#### [Task to carry out]
Among the lines below, copy each one in which "thing" appears.

BEGIN Exercise materials

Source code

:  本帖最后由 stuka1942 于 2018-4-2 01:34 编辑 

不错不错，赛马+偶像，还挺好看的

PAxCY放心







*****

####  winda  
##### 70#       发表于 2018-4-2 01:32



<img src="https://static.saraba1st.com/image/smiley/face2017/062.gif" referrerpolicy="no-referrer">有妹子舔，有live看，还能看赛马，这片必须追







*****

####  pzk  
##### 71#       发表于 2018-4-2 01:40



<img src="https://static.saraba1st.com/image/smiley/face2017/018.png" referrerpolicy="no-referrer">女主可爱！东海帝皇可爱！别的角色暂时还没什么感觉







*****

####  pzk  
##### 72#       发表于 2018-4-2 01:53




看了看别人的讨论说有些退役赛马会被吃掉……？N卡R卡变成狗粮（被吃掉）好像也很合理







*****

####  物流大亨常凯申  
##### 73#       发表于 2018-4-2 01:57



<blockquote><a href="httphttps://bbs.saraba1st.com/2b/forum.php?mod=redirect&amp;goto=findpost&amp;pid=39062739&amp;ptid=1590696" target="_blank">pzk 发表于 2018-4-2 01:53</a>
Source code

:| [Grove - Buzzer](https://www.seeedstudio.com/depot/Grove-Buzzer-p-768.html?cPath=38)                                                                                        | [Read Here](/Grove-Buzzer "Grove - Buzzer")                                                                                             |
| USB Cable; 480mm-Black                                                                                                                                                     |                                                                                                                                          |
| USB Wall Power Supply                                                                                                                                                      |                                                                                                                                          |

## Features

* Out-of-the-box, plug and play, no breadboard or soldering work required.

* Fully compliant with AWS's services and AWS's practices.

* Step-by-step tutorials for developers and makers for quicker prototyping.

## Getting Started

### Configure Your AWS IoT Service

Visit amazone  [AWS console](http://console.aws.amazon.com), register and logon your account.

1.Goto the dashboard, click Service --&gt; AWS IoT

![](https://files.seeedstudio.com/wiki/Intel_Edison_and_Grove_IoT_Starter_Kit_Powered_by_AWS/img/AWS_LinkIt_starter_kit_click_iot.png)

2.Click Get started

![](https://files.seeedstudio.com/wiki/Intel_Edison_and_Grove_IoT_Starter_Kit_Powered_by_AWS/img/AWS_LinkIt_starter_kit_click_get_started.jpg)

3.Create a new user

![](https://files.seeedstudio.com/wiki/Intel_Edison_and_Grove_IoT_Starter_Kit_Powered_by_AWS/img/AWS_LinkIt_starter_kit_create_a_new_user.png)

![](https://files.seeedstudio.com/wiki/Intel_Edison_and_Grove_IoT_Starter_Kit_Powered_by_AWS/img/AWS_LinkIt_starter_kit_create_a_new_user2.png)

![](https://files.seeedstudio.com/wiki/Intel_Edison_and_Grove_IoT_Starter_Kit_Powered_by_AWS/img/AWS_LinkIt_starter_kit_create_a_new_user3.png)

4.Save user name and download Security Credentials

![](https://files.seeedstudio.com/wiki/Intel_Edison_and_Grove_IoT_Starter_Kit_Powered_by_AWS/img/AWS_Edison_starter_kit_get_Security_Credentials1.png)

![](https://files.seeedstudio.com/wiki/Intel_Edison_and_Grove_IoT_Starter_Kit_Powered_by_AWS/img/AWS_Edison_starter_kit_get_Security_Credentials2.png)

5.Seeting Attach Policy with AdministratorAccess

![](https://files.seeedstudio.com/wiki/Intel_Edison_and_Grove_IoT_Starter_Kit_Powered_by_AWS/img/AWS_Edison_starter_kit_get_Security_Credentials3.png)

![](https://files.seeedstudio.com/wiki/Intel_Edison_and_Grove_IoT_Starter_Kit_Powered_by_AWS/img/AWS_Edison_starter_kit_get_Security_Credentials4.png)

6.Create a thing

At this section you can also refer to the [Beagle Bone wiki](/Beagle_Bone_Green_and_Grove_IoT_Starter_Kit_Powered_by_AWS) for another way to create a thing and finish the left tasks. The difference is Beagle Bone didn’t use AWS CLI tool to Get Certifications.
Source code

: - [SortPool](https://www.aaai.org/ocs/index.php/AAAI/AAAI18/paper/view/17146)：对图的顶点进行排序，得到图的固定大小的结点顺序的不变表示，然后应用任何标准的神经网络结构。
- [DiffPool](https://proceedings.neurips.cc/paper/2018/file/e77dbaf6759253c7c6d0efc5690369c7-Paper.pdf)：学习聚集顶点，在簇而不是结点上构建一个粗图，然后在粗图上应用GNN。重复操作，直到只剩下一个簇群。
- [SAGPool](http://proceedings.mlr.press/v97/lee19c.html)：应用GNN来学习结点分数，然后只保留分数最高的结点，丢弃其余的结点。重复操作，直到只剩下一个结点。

END Exercise materials

#### [Written reply]
6.Create a thing
At this section you can also refer to the [Beagle Bone wiki](/Beagle_Bone_Green_and_Grove_IoT_Starter_Kit_Powered_by_AWS) for another way to create a thing and finish the left tasks. The difference is Beagle Bone didn’t use AWS CLI tool to Get Certifications.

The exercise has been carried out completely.